> _TO DO_: Print all of the entries exactly, minus the pictures.

> _EXERCISE INPUTS_:
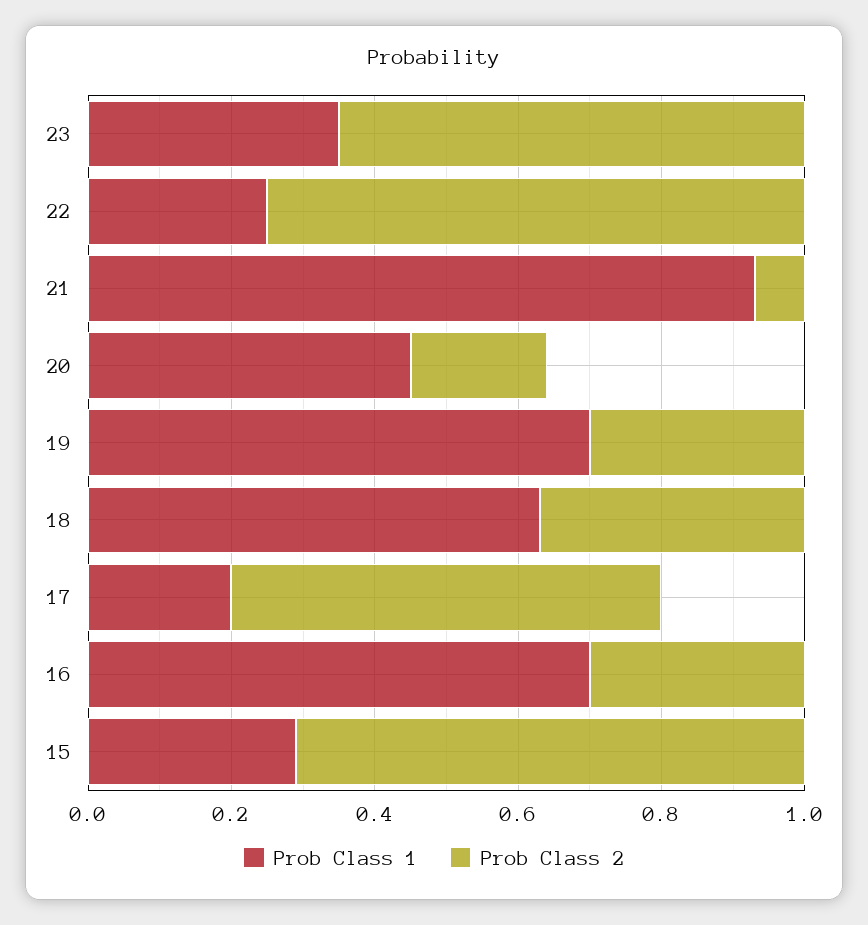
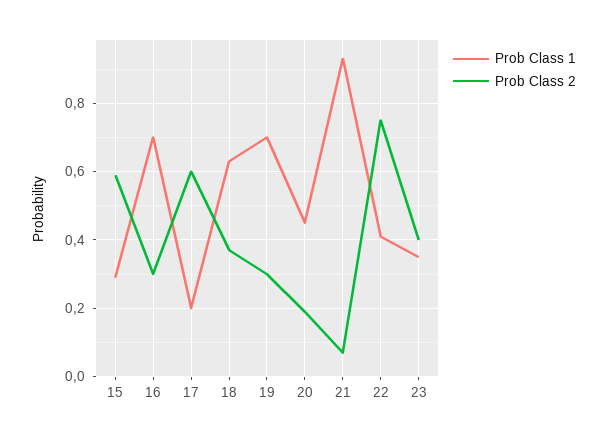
Prob Class 2, 23: 0.65 -> 0.4
Prob Class 1, 22: 0.25 -> 0.4
Prob Class 2, 15: 0.7 -> 0.6

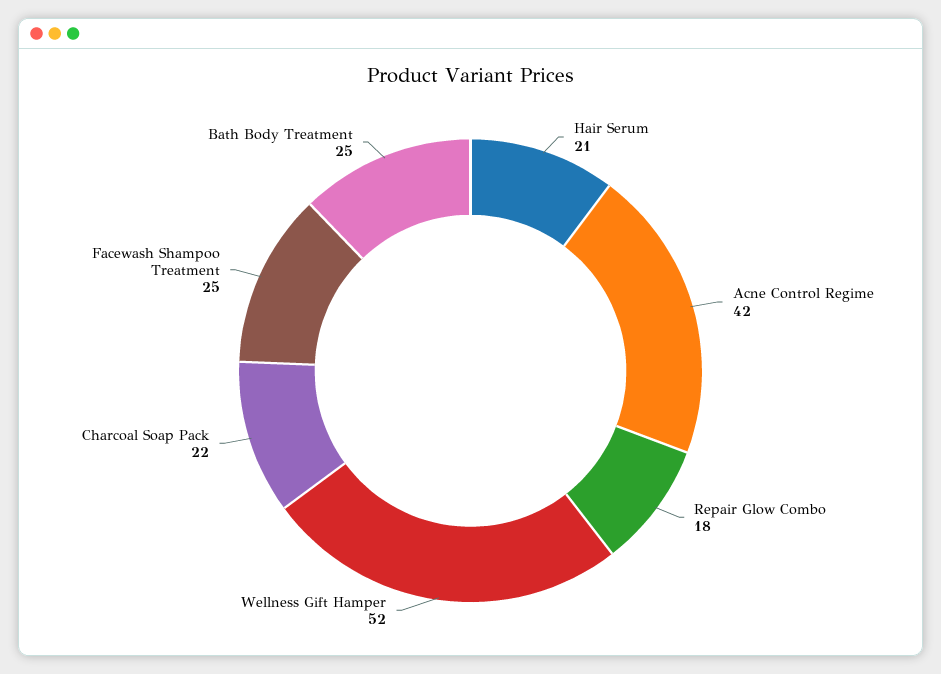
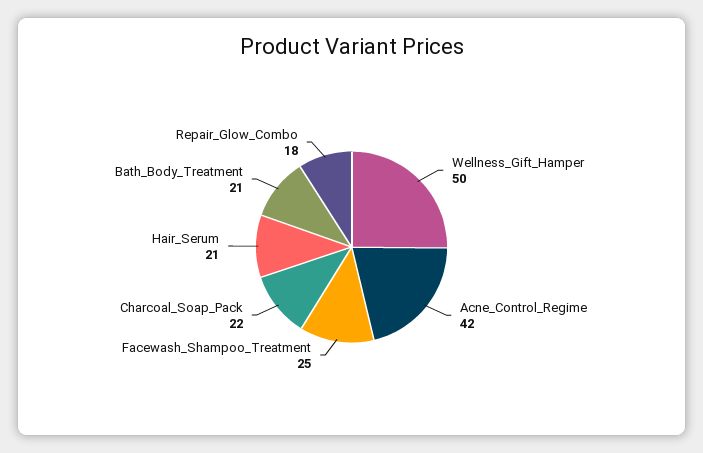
Wellness Gift Hamper: 52 -> 50
Bath Body Treatment: 25 -> 21

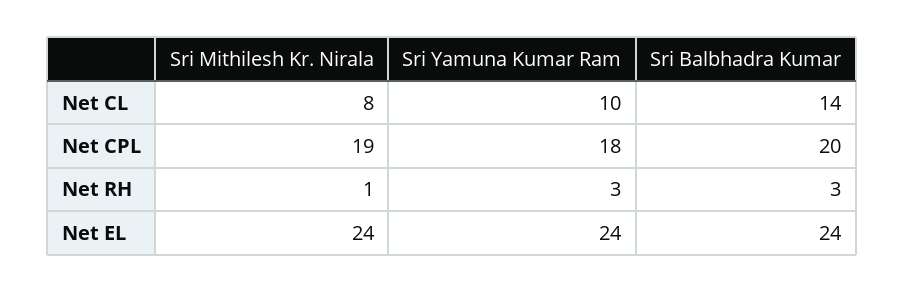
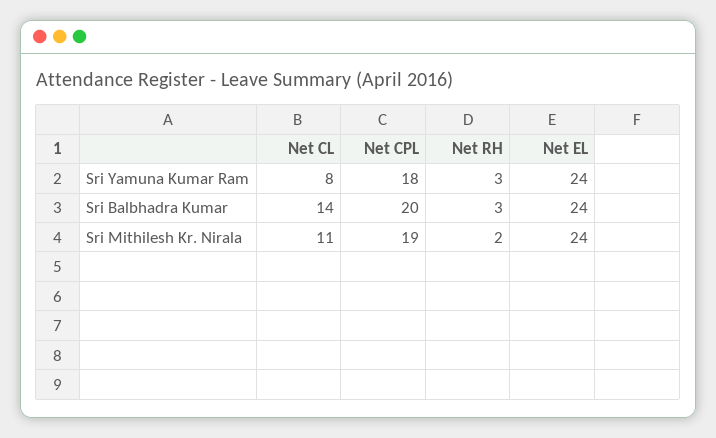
Sri Mithilesh Kr. Nirala, Net CL: 8 -> 11
Sri Yamuna Kumar Ram, Net CL: 10 -> 8
Sri Mithilesh Kr. Nirala, Net RH: 1 -> 2

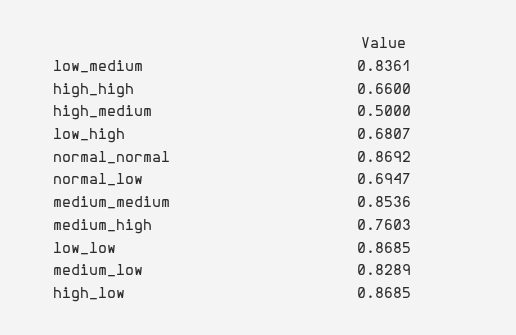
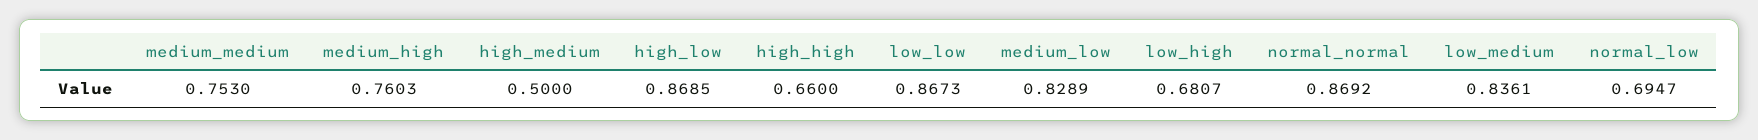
medium_medium: 0.8536 -> 0.753
low_low: 0.8685 -> 0.8673

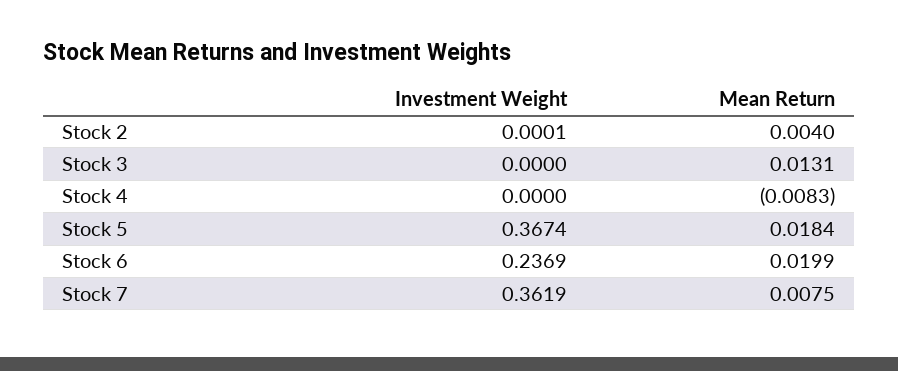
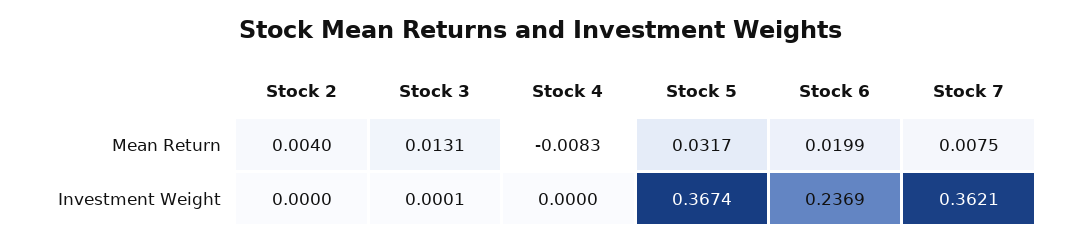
Investment Weight, Stock 2: 0.0001 -> 0
Investment Weight, Stock 3: 0 -> 0.0001
Mean Return, Stock 5: 0.0184 -> 0.0317
Investment Weight, Stock 7: 0.3619 -> 0.3621

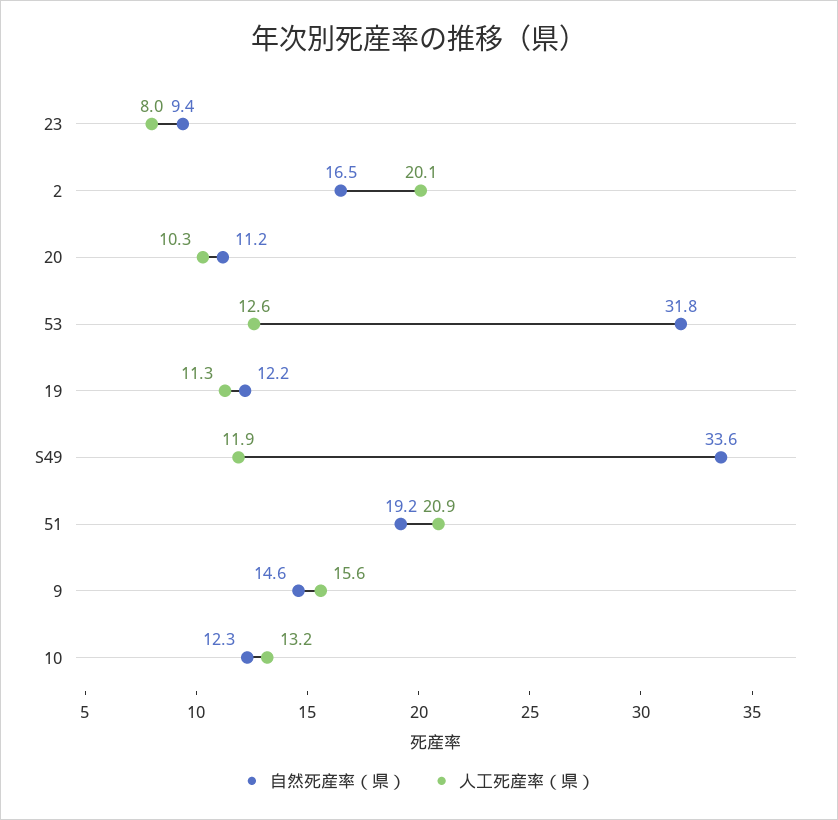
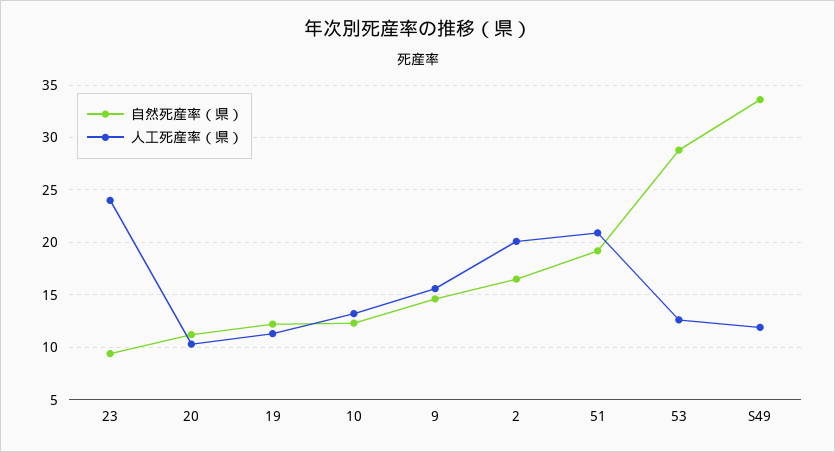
人工死産率（県）, 23: 8 -> 24
自然死産率（県）, 53: 31.8 -> 29

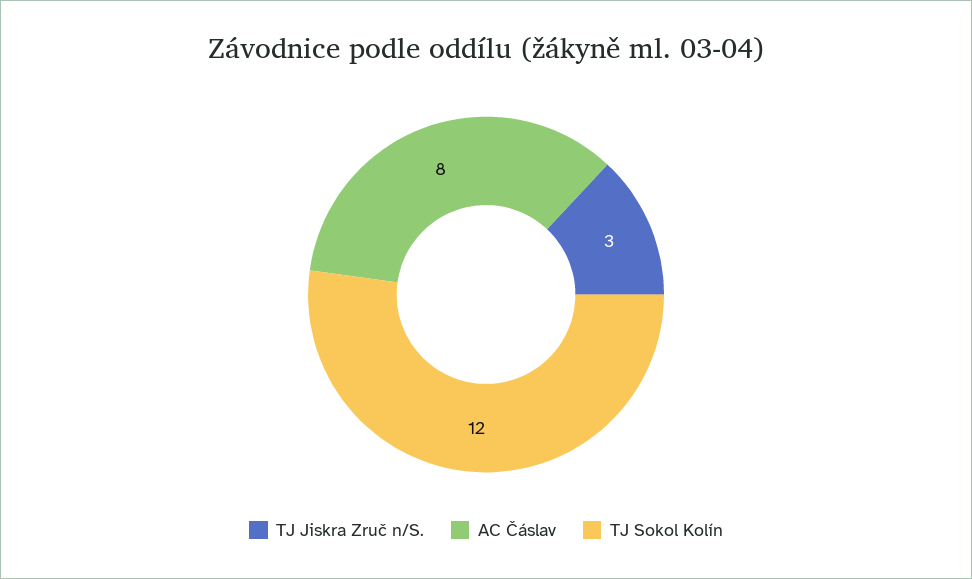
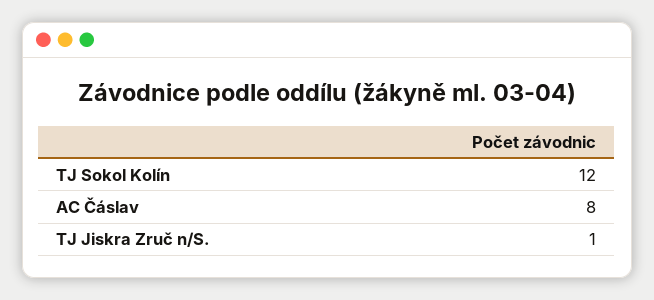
TJ Jiskra Zruč n/S.: 3 -> 1

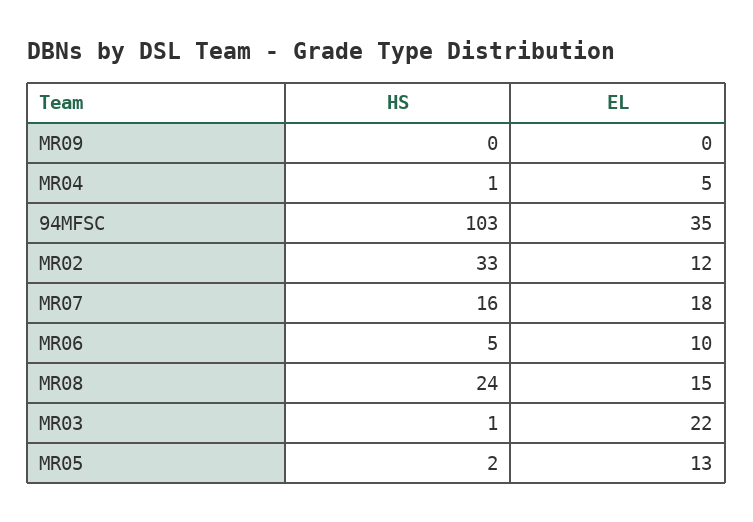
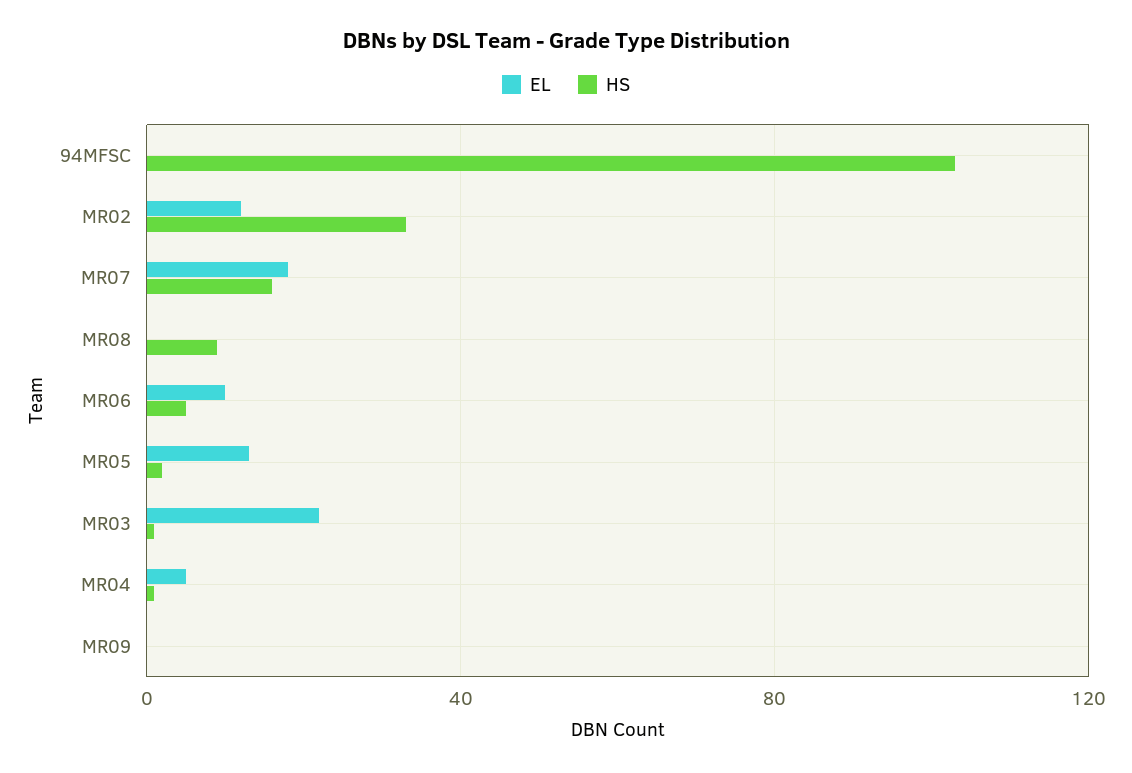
EL, 94MFSC: 35 -> 0
HS, MR08: 24 -> 10
EL, MR08: 15 -> 0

> _RESPONSE FOR THIS EXERCISE_:
Prob Class 2, 23: 0.65 -> 0.4
Prob Class 1, 22: 0.25 -> 0.4
Prob Class 2, 15: 0.7 -> 0.6

Wellness Gift Hamper: 52 -> 50
Bath Body Treatment: 25 -> 21

Sri Mithilesh Kr. Nirala, Net CL: 8 -> 11
Sri Yamuna Kumar Ram, Net CL: 10 -> 8
Sri Mithilesh Kr. Nirala, Net RH: 1 -> 2

medium_medium: 0.8536 -> 0.753
low_low: 0.8685 -> 0.8673

Investment Weight, Stock 2: 0.0001 -> 0
Investment Weight, Stock 3: 0 -> 0.0001
Mean Return, Stock 5: 0.0184 -> 0.0317
Investment Weight, Stock 7: 0.3619 -> 0.3621

人工死産率（県）, 23: 8 -> 24
自然死産率（県）, 53: 31.8 -> 29

TJ Jiskra Zruč n/S.: 3 -> 1

EL, 94MFSC: 35 -> 0
HS, MR08: 24 -> 10
EL, MR08: 15 -> 0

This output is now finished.